Portuguese comedian and TV and radio presenter

Joana Marques (born 1986) is a Portuguese television and radio personality, comedian and scriptwriter. In April 2024 she was ranked ninth on a list of the 25 most influential women in Portugal in 2023. She is one of the most successful Portuguese comedians of the 2020s.

== Education ==
Marques was born on 3 January 1986. Her father, João Pedro Marques, is a historian and novelist. She has a degree in communication sciences from the Faculty of Social Sciences and Humanities of the NOVA University Lisbon.
== Career ==
In 2007, she began working as a scriptwriter. In 2012, she created and presented the programme Altos e Baixos on the Portuguese cable channel Canal Q with her then-future husband, Daniel Leitão. The title was a joke based on the considerable difference in height between the two. The programme ran for five seasons. Between 2012 and 2018, she worked at the Antena 3 radio station, where she participated in programmes such as As Donas da Casa, which she co-hosted with Ana Galvão, and Extremamente Desagradável. Her time at Antena 3 included the Toca a Todos event in December 2014, in which she, Galvão and Diogo Beja hosted a continuous 73-hour broadcast, with the aim of raising funds for the Catholic charity Caritas Portugal, in the fight against child poverty.

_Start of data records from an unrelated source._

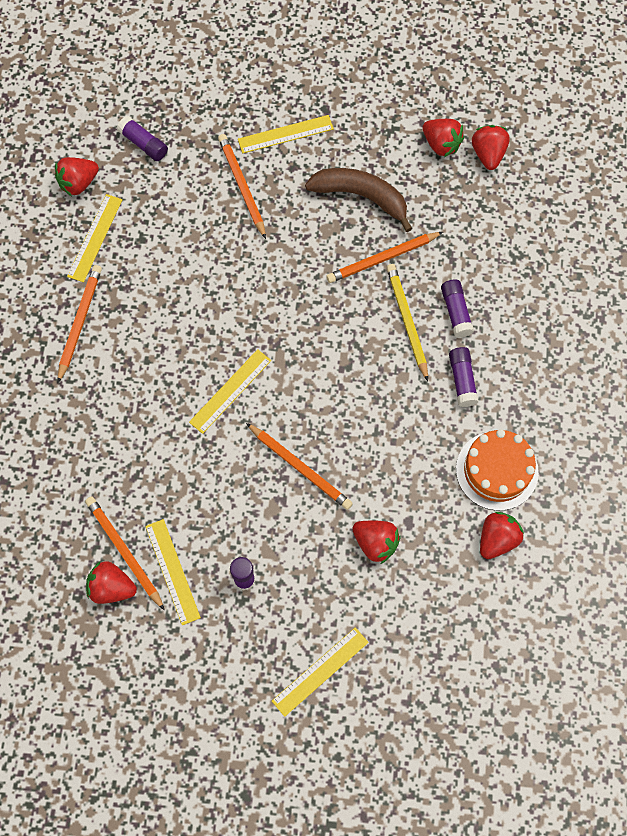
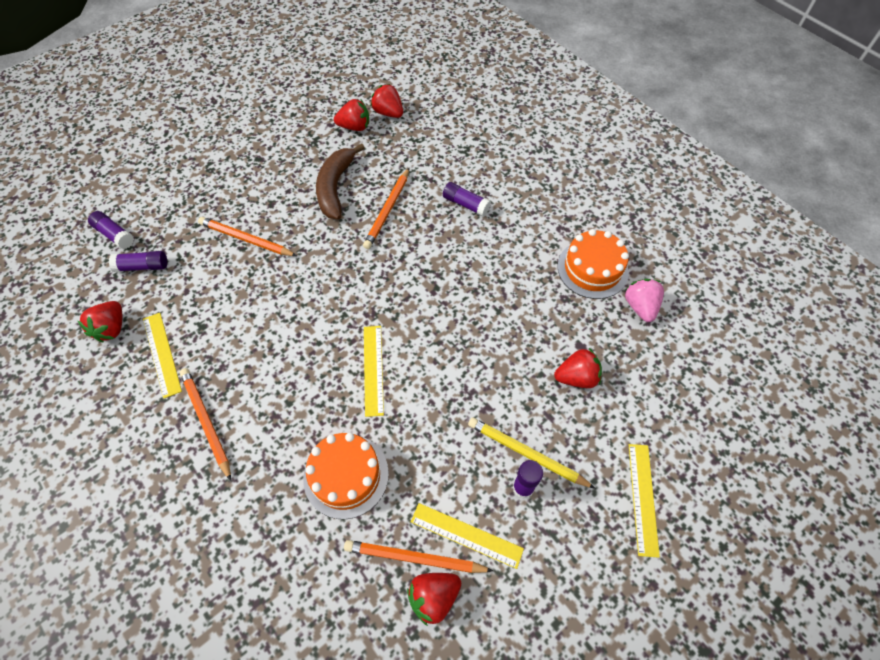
camera: 45 degrees left, 10 degrees down
(135, 452) = (346, 475): none -> orange cake
(285, 134) = (245, 189): yellow ruler -> none
(300, 467) = (475, 375): orange pencil -> none
(361, 196) = (335, 187): brown banana -> brown banana turned 60 degrees counterclockwise
(407, 321) = (443, 232): yellow pencil -> yellow pencil (527, 453)
(462, 380) = (513, 237): purple glue stick -> purple glue stick (114, 235)
(497, 539) = (640, 307): red strawberry -> pink strawberry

In December 2018, she left Antena 3, making her debut on Rádio Renascença the following month as one of the announcers on the programme As Três da Manhã, together with Galvão and Carla Rocha (Carla Rocha was subsequently replaced by Filipa Galvão, who was in turn replaced in 2021 by Inês Lopes Gonçalves). Her comedy section on the show, also named Extremamente Desagradável, became the most listened-to radio comedy show in Portugal. From 2020 onwards, she became a scriptwriter for the satirical SIC TV programme Isto É Gozar Com Quem Trabalha, starring Ricardo Araújo Pereira. In 2022, she was a judge on the 7th edition of Ídolos, being the only member of the jury who did not have a career linked to music.
== Writing and publications ==
In 2019, Marques published Vai correr tudo mal – O primeiro (e possível o último) livro de anti-ajuda and in 2022 she published Apontar é Feio. In 2022 and 2023 she wrote a column called Elefante na Sala, for Visão magazine, with the articles being published as a book in June 2024.
== Controversy ==
In July 2024, it was reported that the pop duo Anjos had taken legal action against Marques, demanding over one million euros in damages because she had shared on her Instagram page a montage that mocked the duo's performance of the Portuguese national anthem at the Algarve International Circuit before a race. In the montage, the performance is interspersed with expressions of displeasure on the part of the four judges of the 7th edition of Ídolos, including Marques herself.
== Awards ==
In 2021, Marques was a finalist for the award for best comedian of the year in Portugal, at the Hiena Awards. She was the only female candidate. In both 2022 and 2023, she received the Golden Globe for Digital Personality of the Year at the Portuguese Golden Globes, despite not having any exclusive content on the Internet besides her Instagram posts. In 2024, she was nominated for the same award. In 2022 she was the winner of the ACTIVA Inspiring Women Award, in the Arts category. In April 2024 she was ranked ninth on a list of the 25 most influential women in Portugal in 2023 by the Executiva web site, which is a web site for women.